With the Affordable Care Act pushing the subject of healthcare into the national radar, many of us in the APIA community are dealing with the debate on a more personal front as we try to figure out the best means of caring for aging parents and grandparents. There is a delicate balancing act of preserving personal autonomy with necessary care and overall quality of life.
For many longtime Chinatown International District residents, there is a strong preference to stay within the neighborhood with familiar faces, food, and languages rather than relocating to foreign and potentially isolated homes with children or grandchildren. For the families, allowing frail or mobility-limited elders to live alone can be a source of continual stress and worry. Until recently, the conundrum seemed like an either/or prospect, but a collective of ID organizations is looking to change that.
International Community Health Services (ICHS), Kin On, Nikkei Concerns, and the Seattle Chinatown International District Preservation and Development Authority’s (SCIDpda) Legacy House have teamed up for a predevelopment study to assess the feasibility of expanding senior care in the area.
Each member is taking their decades of experience providing culturally competent care within the APIA population to design a program that provides comprehensive holistic care focused on keeping people healthy. A quick glance of Legacy House residents shows ages ranging from 64 to 103, which suggests a possible 40-year span to plan for.
One primary component is providing adult day care services, where seniors can come for social interaction, including activities and meals, plus their necessary medical and dental checkups, physical and occupational therapy, medication review, social services, and counseling.
Another consideration is determining what social programs people are qualified for after the precipitous income drop that usually accompanies retirement. For adults who have never considered themselves low-income, the realization that their fixed-incomes change their status is a surprise. Navigating insurance, government bureaucracy, and specialized care becomes exponentially more complicated with language and cultural differences creating additional barriers to access and quality of care. Having everything all in one place minimizes confusion and oversights, for seniors and providers alike.
To ensure that elders outside the ID have access, an expansion of current vanpool and transit services is also being considered, along with meal delivery and home visit nurses. Rather than treat the aging population as a problem to be solved, the partners look to expand the number of options offered to seniors and their families to maximize independent and healthy living.
This model for full service care is based on the Program for All-inclusive Care for Elders (PACE). Conceived in early 1970 when San Francisco’s Chinatown faced their own pressing need for long-term care for immigrants from China, Italy, and the Philippines, the program was the preferred alternative to the traditional (yet financially impossible and culturally inappropriate) nursing home. Rather, they looked to the British geriatric day hospital system, a combination of housing and attendant medical and social services utilized since the 1950s.
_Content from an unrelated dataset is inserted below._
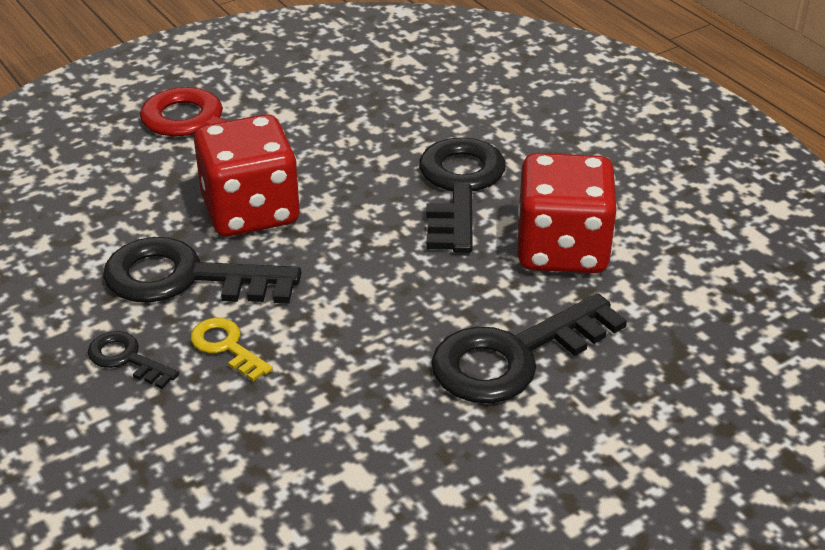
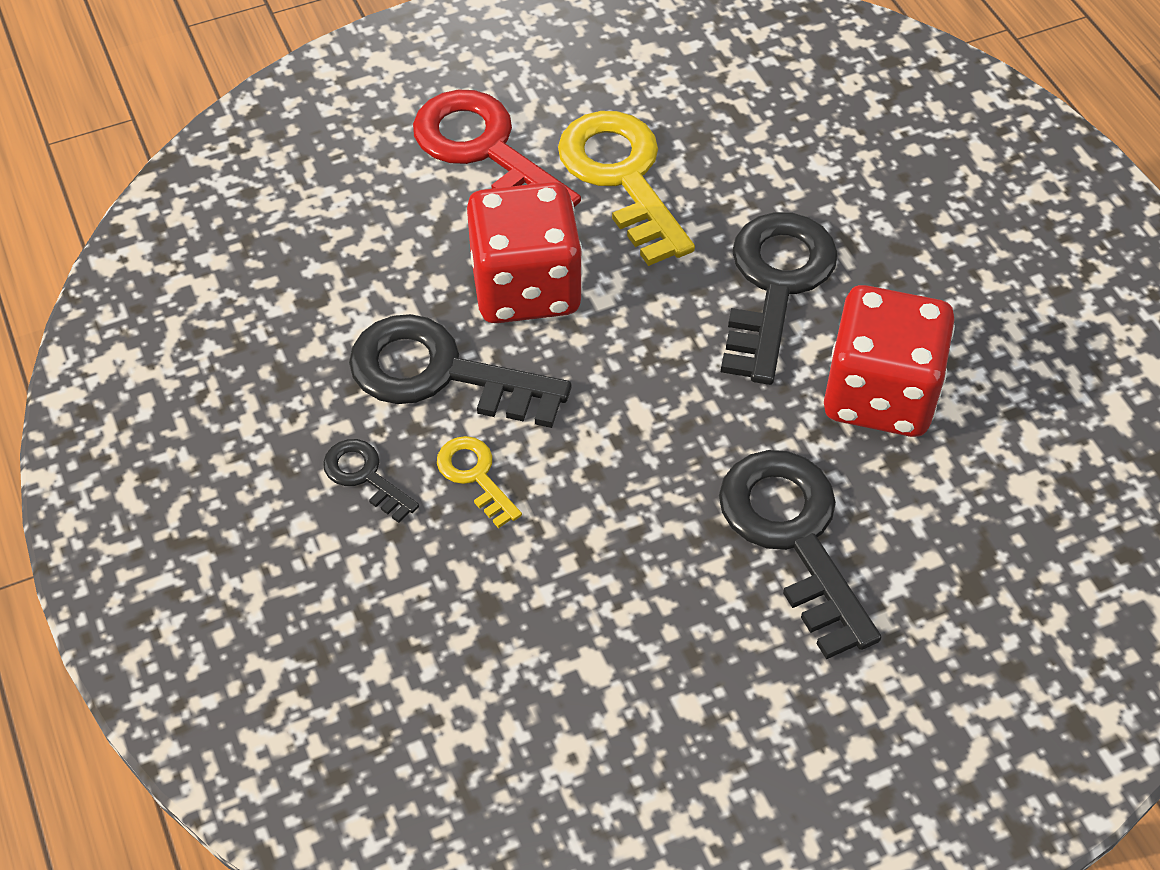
camera: 10 degrees right, 15 degrees up
black key [431,293,627,403] -> black key turned 90 degrees clockwise [719,450,881,659]
none -> yellow key [558,111,695,266]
Unlike early predecessors, the implementation of multidisciplinary care will not have to be created whole cloth—each partner already provides a necessary component of the whole. ICHS has numerous clinics in neighborhoods with a high APIA population. Along with offering a multitude of Asian languages, there are a large number of practitioners who show special interest in elder care and have built long-term relationships with patients. According to Dr. Grace Wang, ICHS’s Chief Medical Officer, it is an honor to be able to help seniors. Kin On, Legacy House, and Nikkei Concerns all provide housing for people throughout the aging process, from independent living to hospice. They provide care and recreation for residents as well as assistance for families, including in-home care, family caregiver support, food delivery and transportation.
To a great extent, says SCIDpda’s Executive Director Maiko Winkler-Chin, it is recognizing a particular skill set and expanding it to include more people.
Phase I of the feasibility study is projected to finish in September 2015. Whether the findings result in new facilities or an expansion of current programs, parties agree that the ultimate goal is to help seniors live the best life possible.
“We want to make everything easier by eliminating the stress,” explains Winkler-Chin, “ultimately focusing on people instead of the process.”